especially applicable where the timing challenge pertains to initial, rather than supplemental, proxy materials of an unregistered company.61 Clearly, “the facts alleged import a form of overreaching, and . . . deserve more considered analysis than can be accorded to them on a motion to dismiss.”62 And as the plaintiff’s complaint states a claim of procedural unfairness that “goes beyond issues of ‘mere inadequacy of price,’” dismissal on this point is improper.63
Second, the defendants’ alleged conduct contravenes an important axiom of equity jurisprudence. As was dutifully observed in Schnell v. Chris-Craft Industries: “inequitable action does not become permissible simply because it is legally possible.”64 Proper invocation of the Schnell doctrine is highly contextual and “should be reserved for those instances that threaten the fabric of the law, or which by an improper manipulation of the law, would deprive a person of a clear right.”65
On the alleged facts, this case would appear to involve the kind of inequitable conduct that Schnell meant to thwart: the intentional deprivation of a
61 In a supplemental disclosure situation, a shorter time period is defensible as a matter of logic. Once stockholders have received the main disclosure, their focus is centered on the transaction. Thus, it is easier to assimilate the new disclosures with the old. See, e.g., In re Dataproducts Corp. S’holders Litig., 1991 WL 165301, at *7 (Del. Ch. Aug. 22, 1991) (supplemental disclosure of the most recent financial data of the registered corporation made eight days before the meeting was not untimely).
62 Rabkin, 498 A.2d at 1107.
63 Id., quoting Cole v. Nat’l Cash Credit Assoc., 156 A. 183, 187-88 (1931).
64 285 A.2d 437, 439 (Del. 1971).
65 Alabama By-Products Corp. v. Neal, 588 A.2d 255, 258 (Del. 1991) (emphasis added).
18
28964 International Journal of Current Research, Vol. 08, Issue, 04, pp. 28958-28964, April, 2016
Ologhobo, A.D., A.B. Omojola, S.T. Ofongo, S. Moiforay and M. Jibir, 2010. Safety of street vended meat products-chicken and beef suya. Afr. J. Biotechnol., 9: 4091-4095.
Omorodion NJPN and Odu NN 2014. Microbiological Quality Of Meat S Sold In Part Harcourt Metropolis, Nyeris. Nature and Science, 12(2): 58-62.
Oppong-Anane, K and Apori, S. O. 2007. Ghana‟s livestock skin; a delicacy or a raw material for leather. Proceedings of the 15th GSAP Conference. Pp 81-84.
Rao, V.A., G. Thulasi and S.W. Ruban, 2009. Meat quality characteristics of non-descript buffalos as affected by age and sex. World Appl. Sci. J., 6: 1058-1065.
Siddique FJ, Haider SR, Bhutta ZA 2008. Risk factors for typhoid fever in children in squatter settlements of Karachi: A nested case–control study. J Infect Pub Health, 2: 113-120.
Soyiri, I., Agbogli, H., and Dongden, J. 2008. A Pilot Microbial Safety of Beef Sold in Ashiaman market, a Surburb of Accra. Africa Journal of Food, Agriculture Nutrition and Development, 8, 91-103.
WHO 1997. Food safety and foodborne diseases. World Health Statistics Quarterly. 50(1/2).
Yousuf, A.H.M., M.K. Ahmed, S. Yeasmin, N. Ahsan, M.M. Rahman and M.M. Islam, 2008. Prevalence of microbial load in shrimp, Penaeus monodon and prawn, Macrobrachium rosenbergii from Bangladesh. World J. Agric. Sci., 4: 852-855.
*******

........

Description of the task
The required output is the stretch of entries above from the line containing "Omorodion NJPN and" through the line containing "Rao, V.A., G.", reproduced exactly.

Answer space
Omorodion NJPN and Odu NN 2014. Microbiological Quality Of Meat S Sold In Part Harcourt Metropolis, Nyeris. Nature and Science, 12(2): 58-62.
Oppong-Anane, K and Apori, S. O. 2007. Ghana‟s livestock skin; a delicacy or a raw material for leather. Proceedings of the 15th GSAP Conference. Pp 81-84.
Rao, V.A., G. Thulasi and S.W. Ruban, 2009. Meat quality characteristics of non-descript buffalos as affected by age and sex. World Appl. Sci. J., 6: 1058-1065.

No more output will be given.